Records for this exercise ▸

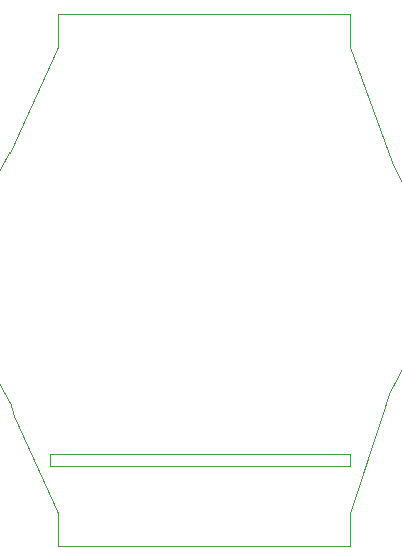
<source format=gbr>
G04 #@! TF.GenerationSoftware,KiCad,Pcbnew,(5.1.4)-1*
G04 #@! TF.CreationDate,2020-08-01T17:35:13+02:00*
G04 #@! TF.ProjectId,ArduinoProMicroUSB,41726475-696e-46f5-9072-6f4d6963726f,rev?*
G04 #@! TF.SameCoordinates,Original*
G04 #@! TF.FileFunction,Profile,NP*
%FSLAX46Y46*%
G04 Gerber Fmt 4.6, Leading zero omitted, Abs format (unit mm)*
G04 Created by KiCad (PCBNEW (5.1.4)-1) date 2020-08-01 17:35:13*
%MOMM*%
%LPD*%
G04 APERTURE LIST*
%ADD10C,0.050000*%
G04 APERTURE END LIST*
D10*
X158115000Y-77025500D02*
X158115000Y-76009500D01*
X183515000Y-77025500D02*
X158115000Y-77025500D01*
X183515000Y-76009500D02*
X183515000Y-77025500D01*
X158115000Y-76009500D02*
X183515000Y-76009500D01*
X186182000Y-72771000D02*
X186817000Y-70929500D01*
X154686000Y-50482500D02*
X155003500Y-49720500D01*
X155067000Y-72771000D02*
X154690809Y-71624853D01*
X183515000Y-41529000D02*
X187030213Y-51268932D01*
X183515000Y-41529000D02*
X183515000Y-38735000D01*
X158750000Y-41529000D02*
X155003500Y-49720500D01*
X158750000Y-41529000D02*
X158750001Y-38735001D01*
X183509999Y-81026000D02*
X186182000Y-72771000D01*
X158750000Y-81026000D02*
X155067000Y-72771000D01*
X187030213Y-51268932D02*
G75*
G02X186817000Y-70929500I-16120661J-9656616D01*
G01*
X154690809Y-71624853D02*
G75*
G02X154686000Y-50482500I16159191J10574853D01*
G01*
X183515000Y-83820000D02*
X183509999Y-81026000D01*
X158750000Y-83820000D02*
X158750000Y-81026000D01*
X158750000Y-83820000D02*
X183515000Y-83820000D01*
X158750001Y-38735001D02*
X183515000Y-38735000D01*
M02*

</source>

Work instructions ▸ All records are to be reproduced exactly; the pictures are to be omitted.

Completed exercise ▸
<source format=gbr>
G04 #@! TF.GenerationSoftware,KiCad,Pcbnew,(5.1.4)-1*
G04 #@! TF.CreationDate,2020-08-01T17:35:13+02:00*
G04 #@! TF.ProjectId,ArduinoProMicroUSB,41726475-696e-46f5-9072-6f4d6963726f,rev?*
G04 #@! TF.SameCoordinates,Original*
G04 #@! TF.FileFunction,Profile,NP*
%FSLAX46Y46*%
G04 Gerber Fmt 4.6, Leading zero omitted, Abs format (unit mm)*
G04 Created by KiCad (PCBNEW (5.1.4)-1) date 2020-08-01 17:35:13*
%MOMM*%
%LPD*%
G04 APERTURE LIST*
%ADD10C,0.050000*%
G04 APERTURE END LIST*
D10*
X158115000Y-77025500D02*
X158115000Y-76009500D01*
X183515000Y-77025500D02*
X158115000Y-77025500D01*
X183515000Y-76009500D02*
X183515000Y-77025500D01*
X158115000Y-76009500D02*
X183515000Y-76009500D01*
X186182000Y-72771000D02*
X186817000Y-70929500D01*
X154686000Y-50482500D02*
X155003500Y-49720500D01*
X155067000Y-72771000D02*
X154690809Y-71624853D01*
X183515000Y-41529000D02*
X187030213Y-51268932D01*
X183515000Y-41529000D02*
X183515000Y-38735000D01*
X158750000Y-41529000D02*
X155003500Y-49720500D01*
X158750000Y-41529000D02*
X158750001Y-38735001D01*
X183509999Y-81026000D02*
X186182000Y-72771000D01*
X158750000Y-81026000D02*
X155067000Y-72771000D01*
X187030213Y-51268932D02*
G75*
G02X186817000Y-70929500I-16120661J-9656616D01*
G01*
X154690809Y-71624853D02*
G75*
G02X154686000Y-50482500I16159191J10574853D01*
G01*
X183515000Y-83820000D02*
X183509999Y-81026000D01*
X158750000Y-83820000D02*
X158750000Y-81026000D01*
X158750000Y-83820000D02*
X183515000Y-83820000D01*
X158750001Y-38735001D02*
X183515000Y-38735000D01*
M02*

</source>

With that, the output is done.